“When Rani said, ‘I’m from Syria,’ I actually took a step back,” says Year 7 pupil Jack. “We’ve heard in the newses and, from my point of view, it’s not the best of countries.”
Rani began attending Harrop Fold School in Salford last term, after his family arrived in Britain from Syria. The first episode of Educating Greater Manchester, broadcast on Channel 4, documents the touching bromance that develops between him and Jack.
The friendship between the two Year 7 boys begins tentatively. “Him is good,” Rani says of Jack. “And not naughty.”
Rani has a fair idea what naughty looks like: he has already been bullied in the playground. Until recently, 99 per cent of Harrop Fold pupils were white British. The number of pupils speaking English as an additional language has quadrupled in the last five years.
“When people come in, they get housing benefits,” says white pupil Chelci. “They get paid more than we do.”
Even within the lunchtime club for foreign students, there are tensions. Told that Syrian immigrants have to register at the police station, Polish pupil Estera suggests that they are being treated like terrorists. The Muslim pupils take offence at being called terrorists, Estera storms out in tears.
With the help of Jack, meanwhile, Rani is beginning to feel more at home. When a dirty white van parks in the playground, Rani spells out “F-O-C-K” dcin the dirt.
Other pupils rapidly follow suit, and the van becomes a veritable collage of phallic graffiti and swearwords.
“I started it off,” Rani says, with just a hint of swagger.

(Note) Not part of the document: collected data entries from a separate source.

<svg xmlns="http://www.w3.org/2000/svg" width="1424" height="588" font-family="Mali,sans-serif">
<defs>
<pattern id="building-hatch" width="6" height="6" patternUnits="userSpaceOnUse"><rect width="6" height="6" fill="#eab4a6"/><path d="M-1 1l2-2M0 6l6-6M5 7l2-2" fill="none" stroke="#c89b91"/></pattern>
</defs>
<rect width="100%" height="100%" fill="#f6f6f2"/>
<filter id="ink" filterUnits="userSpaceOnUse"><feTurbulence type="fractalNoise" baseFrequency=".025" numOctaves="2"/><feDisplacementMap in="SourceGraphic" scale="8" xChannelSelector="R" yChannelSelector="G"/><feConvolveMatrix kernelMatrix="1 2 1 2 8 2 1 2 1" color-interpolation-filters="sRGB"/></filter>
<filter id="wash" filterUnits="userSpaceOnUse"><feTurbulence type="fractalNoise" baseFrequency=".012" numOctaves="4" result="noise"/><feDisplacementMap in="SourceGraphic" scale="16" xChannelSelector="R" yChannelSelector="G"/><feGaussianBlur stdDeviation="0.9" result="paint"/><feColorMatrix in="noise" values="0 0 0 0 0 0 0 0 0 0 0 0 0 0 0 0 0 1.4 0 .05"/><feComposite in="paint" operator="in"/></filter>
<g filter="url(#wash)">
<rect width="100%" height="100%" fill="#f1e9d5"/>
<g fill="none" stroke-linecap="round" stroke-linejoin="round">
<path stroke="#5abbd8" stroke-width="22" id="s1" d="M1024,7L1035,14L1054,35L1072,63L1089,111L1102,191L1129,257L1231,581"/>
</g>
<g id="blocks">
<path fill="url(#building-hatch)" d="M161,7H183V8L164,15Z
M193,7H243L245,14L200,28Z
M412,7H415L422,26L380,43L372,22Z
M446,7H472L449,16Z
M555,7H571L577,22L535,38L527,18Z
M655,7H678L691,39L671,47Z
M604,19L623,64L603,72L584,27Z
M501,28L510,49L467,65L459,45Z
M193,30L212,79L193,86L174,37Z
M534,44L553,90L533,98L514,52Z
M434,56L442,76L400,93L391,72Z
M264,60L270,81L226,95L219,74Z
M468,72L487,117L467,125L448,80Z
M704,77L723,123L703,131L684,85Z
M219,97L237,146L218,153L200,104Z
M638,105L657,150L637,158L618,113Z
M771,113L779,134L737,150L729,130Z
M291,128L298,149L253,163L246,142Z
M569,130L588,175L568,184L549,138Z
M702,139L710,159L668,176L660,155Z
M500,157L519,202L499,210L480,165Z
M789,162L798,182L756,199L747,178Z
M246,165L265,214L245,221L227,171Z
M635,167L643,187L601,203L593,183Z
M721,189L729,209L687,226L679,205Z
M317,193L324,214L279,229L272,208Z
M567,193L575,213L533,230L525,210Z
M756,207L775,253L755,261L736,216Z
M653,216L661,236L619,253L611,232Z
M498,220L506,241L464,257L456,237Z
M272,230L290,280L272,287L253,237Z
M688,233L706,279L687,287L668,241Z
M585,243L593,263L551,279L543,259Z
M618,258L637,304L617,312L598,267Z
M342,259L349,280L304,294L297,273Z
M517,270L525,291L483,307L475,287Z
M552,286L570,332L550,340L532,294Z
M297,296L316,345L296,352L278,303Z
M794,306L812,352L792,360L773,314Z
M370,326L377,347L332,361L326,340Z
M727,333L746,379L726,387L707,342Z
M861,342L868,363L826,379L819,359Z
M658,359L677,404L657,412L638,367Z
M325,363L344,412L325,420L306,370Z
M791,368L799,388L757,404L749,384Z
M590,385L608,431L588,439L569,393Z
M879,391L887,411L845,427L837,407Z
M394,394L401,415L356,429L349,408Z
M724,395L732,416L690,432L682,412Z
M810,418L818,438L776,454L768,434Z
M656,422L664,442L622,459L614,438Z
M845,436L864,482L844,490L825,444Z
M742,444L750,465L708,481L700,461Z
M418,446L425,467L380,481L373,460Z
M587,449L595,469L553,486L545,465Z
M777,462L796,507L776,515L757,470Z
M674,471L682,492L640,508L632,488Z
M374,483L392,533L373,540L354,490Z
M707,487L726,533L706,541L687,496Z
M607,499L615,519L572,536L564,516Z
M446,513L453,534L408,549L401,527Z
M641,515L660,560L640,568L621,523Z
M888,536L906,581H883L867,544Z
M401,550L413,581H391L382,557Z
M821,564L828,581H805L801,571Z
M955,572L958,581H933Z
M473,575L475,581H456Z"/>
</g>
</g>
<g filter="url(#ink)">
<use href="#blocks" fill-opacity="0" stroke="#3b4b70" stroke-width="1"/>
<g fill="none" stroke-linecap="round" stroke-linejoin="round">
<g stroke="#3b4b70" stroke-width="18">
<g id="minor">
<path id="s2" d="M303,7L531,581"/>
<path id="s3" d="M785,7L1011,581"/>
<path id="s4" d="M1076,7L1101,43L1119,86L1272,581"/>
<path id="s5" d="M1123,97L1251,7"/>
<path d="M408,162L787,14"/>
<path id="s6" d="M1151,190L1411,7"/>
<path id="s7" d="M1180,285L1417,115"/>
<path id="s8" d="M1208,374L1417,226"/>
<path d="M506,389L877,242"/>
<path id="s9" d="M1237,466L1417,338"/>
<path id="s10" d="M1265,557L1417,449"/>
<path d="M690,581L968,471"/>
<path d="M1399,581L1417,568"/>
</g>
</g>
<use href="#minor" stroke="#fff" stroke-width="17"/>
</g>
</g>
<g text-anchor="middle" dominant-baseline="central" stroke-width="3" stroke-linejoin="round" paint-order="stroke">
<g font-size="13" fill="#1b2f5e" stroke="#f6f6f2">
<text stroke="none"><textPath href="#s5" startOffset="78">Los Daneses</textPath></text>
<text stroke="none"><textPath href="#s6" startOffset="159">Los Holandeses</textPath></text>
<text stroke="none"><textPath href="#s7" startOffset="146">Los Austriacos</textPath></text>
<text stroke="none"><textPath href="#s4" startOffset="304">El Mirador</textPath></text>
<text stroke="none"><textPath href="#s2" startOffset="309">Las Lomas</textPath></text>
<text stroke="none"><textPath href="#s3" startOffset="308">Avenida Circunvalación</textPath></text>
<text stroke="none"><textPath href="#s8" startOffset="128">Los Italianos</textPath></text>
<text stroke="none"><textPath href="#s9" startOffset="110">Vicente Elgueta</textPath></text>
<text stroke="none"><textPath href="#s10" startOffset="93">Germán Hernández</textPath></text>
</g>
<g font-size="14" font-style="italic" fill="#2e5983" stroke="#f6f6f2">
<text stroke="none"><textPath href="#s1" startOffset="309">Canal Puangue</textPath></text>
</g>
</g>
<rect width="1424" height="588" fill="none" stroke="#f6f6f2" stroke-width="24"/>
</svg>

When the headteacher sees his pupils’ artwork, however, the swagger fades – Rani looks suddenly terrified. Jack steps in, forcibly preventing Rani from owning up to his crimes. “Don’t grass on him, yeah?” he says to his classmates. “Don’t grass on him.”
By the end of the episode, Rani has been to Jack’s house for pizza and chips and has taught Jack’s mother how to say “thank you” in Arabic.
In a broad Mancunian accent, with only a hint of Arabic remaining, Rani says of Jack: “We’re like…twins. I think he is brother.”
Jack grins broadly. “Friends for life, definitely.”